John Carney é o primeiro nome a reter quando falamos de Flora and Son. Realizador e argumentista, conseguiu a proeza de juntar mais um filme envolvente no registo musical, depois de Once (2007), Begin Again (2013), e Sing Street (2019). Nas próprias palavras do realizador irlandês “Sing Street foi uma homenagem aos irmãos. Flora and Son é uma homenagem às mães”.
Flora (Eve Hewson) vive com o seu filho, Max (Orén Kinlan), num ambiente conturbado e instável. Um dia, Flora encontra uma guitarra no lixo, que traz consigo um possível elo de ligação entre mãe e filho.
Dublin é a cidade onde toda a trama se passa (à excepção de L.A. via zoom), e pode dizer-se que é uma personagem nesta história. Tal como em Sing Street, John Carney capta a essência do que imaginamos de Dublin, na forma crua e desbocada como falam os seus habitantes, o que provoca situações constrangedoras mas também engraçadas. Flora é a pessoa ideal para representar isso mesmo, numa performance imaculada de Eve Hewson. A actriz está num ponto de ebulição na sua carreira, e pode ter dado aqui um passo para a vermos com mais frequência no grande ecrã. Todas as nuances estão lá: uma mulher que engravidou aos 17 e por isso se sentiu privada de viver os seus “vintes” como bem queria, o apego por Max mesmo que maioritariamente demonstrado da pior maneira, a mulher que se sente carente, que ainda não esqueceu o marido, mas sobretudo, a mãe que debaixo de toda a frustração, está preocupada com o filho.
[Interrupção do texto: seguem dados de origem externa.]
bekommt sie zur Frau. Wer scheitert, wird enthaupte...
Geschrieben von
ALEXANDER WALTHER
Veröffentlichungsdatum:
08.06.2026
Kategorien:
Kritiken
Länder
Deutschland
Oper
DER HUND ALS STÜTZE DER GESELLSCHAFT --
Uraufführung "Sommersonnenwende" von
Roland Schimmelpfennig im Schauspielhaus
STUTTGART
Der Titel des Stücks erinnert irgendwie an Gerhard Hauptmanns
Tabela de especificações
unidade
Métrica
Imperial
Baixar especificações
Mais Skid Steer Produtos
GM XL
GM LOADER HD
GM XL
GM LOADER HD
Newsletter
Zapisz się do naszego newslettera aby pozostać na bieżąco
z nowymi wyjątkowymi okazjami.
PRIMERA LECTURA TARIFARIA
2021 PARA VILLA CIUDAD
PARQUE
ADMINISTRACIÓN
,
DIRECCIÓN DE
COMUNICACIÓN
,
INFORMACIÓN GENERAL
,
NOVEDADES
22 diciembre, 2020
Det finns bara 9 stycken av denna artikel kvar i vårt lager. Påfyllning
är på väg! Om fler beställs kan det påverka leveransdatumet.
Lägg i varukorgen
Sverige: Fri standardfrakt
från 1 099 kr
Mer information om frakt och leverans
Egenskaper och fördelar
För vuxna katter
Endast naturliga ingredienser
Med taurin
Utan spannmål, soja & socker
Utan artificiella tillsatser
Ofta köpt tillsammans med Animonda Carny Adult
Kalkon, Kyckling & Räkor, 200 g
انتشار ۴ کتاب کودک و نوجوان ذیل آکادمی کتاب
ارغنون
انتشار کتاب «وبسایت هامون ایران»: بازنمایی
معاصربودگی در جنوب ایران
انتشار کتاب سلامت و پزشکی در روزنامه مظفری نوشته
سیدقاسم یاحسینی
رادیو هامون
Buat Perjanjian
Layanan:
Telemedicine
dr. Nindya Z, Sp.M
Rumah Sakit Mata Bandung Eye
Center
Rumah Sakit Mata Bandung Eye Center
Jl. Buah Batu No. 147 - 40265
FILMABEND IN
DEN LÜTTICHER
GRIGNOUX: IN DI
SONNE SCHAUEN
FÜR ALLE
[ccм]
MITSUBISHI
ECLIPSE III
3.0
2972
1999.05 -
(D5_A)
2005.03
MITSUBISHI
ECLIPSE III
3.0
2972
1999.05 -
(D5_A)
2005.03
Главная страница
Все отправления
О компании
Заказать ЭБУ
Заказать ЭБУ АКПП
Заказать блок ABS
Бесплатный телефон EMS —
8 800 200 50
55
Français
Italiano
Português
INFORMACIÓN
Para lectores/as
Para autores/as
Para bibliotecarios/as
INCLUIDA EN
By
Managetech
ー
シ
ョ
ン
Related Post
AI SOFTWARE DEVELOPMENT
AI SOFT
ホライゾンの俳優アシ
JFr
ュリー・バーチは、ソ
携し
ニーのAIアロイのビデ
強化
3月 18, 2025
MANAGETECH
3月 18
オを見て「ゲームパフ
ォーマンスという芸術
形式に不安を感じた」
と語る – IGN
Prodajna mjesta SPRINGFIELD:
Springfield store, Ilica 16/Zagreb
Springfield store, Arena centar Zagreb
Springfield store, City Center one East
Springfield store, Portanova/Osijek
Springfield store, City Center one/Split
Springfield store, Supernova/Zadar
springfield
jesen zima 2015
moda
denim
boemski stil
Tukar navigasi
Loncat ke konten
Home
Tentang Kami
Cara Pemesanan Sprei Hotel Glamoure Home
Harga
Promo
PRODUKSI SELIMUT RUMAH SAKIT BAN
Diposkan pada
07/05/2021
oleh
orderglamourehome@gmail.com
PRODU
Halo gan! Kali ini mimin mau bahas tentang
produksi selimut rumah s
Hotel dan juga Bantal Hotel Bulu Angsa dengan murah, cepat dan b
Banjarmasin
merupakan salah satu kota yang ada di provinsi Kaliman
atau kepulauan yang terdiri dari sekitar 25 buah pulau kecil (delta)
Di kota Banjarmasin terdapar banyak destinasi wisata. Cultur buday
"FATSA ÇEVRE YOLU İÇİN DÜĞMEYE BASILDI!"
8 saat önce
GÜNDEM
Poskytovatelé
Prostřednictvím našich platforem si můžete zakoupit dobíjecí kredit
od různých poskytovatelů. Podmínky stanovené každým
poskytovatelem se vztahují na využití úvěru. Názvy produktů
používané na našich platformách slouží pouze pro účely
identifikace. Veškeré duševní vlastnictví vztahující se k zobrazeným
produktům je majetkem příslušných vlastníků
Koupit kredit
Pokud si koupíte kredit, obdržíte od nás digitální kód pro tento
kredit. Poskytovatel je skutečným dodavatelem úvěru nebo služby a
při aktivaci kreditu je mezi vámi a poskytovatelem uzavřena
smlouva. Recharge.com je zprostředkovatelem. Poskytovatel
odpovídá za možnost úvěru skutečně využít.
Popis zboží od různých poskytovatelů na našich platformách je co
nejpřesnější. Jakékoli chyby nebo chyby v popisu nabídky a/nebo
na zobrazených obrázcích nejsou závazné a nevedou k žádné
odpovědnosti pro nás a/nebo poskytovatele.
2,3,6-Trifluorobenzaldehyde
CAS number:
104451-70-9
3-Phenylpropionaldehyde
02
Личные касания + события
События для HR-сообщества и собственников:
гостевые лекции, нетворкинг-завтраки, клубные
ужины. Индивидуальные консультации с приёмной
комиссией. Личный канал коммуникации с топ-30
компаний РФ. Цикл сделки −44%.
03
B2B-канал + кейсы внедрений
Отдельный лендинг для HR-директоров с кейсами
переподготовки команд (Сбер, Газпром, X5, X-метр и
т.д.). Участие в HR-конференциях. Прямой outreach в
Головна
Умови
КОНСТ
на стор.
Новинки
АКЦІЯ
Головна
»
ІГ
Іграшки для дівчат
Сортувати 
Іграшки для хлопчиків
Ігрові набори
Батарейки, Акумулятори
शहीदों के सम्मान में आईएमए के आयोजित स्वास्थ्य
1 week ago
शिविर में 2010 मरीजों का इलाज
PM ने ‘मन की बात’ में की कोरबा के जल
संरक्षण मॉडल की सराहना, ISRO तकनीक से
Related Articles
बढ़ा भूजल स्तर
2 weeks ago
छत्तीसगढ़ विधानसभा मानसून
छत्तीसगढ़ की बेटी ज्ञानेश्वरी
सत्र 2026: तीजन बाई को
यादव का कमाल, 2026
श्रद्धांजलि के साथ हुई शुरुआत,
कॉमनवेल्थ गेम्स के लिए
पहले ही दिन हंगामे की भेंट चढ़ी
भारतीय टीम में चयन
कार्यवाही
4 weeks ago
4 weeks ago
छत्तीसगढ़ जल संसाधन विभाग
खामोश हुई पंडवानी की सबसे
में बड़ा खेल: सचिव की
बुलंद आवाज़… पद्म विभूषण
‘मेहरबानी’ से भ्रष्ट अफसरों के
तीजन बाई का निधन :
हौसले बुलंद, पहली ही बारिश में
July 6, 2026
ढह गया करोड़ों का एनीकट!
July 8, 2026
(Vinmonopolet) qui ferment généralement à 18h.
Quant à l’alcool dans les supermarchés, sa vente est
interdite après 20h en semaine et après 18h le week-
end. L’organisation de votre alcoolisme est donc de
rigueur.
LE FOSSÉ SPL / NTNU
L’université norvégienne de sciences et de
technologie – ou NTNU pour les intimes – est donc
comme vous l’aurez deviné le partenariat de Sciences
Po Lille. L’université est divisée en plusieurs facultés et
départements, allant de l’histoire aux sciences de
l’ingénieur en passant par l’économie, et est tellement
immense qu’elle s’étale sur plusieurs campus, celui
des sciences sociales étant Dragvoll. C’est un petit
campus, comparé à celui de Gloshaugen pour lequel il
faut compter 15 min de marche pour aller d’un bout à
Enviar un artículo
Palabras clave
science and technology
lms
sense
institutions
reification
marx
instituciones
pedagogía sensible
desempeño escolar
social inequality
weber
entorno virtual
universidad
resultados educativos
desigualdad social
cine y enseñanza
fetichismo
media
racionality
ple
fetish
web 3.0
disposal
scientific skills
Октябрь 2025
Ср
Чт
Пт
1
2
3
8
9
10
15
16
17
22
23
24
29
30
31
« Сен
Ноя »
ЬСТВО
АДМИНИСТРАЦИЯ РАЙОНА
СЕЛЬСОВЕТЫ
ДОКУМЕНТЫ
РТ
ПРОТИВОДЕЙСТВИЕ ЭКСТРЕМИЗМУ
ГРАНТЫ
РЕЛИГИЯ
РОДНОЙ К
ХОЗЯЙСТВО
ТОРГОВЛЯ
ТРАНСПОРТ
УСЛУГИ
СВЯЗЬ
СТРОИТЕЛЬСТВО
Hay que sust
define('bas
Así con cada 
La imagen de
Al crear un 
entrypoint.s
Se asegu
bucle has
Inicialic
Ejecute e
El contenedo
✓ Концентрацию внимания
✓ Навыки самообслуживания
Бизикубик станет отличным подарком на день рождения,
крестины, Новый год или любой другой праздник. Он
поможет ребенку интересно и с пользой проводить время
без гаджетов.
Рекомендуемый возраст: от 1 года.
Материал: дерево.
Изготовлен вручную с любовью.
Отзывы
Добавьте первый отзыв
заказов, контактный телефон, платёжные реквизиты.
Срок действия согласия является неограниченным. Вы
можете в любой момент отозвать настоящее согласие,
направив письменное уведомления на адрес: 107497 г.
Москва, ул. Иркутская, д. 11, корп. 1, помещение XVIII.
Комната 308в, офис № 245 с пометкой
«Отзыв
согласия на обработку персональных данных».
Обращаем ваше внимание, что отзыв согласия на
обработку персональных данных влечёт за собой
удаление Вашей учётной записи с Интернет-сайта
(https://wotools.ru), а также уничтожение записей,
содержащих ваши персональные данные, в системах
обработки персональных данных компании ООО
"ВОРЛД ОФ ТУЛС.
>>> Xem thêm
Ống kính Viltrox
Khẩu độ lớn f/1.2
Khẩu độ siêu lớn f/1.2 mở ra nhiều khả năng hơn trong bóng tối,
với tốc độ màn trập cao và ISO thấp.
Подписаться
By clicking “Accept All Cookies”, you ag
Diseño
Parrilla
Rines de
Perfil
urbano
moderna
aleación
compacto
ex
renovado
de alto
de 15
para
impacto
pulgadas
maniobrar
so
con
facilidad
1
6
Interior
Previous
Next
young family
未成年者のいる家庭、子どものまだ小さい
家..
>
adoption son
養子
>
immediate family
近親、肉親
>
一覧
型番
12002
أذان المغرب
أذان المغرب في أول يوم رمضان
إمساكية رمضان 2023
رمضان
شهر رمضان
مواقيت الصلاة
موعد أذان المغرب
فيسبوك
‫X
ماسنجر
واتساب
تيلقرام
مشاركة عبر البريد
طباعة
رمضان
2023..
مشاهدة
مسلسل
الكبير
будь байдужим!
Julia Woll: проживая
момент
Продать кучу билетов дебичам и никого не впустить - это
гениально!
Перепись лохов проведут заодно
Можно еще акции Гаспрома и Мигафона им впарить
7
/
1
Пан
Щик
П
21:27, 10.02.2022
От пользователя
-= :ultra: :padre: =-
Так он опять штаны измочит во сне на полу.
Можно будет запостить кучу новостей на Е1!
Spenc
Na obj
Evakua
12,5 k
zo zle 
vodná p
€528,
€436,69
Orén Kinlan, um jovem de 16 anos, naquele que é o seu primeiro grande papel, faz tudo parecer simples. O seu Max é um rapaz à deriva, mas sem nunca nos dar a sensação de ser um caso perdido, há algo no seu olhar que nos chama para a expressão “é um bom miúdo, só está a passar por uma fase complicada”. Joseph Gordon Levitt surge na história para levar Flora até à sua melhor versão, e no filme para o ajudar a vender. Grande parte das suas cenas são passadas num ecrã do computador, enquanto está sentado com uma guitarra, mas todos os momentos do seu Jeff são de um tremendo charme, e contribuem fortemente para a emoção de alegria que sentimos quando ele e Flora cantam juntos, e para nos relembrar que a música consegue ser um fio invisível que nos liga à vida uns dos outros, além da nossa.
O tom do filme é sempre coerente, os assuntos tratados no enredo são duros e pesados, mas nunca sentimos esse peso na mente (ou nos olhos), sem que para isso se destrate ou desvalorize a seriedade dos mesmos assuntos. Há comédia na sinceridade das palavras menos simpáticas trocadas entre pessoas que se amam, ou na aniquilação de filtros e do politicamente correcto. Somos levados do riso à lágrima no canto do olho, e em momento algum precisam de nos agarrar pelo braço para isso. Vamos de livre e espontânea vontade, porque queremos conhecer melhor estas pessoas, e ouvir mais música que nos faz acreditar que nós também nos podemos expressar através de um instrumento e escrita.
Flora and Son é mais uma preciosidade da mente de John Carney; uma nova melodia para os nossos olhos e ouvidos, com uma camada materna não ortodoxa mas que nos atinge no ponto certo. Tem alma, verdade, elenco à altura do argumento, e música agradável. Não sei qual será o destino do filme a nível de lucro e mediatismo, no entanto de qualquer das formas, quem o visualizar ficará com as personagens consigo para lá dos créditos finais.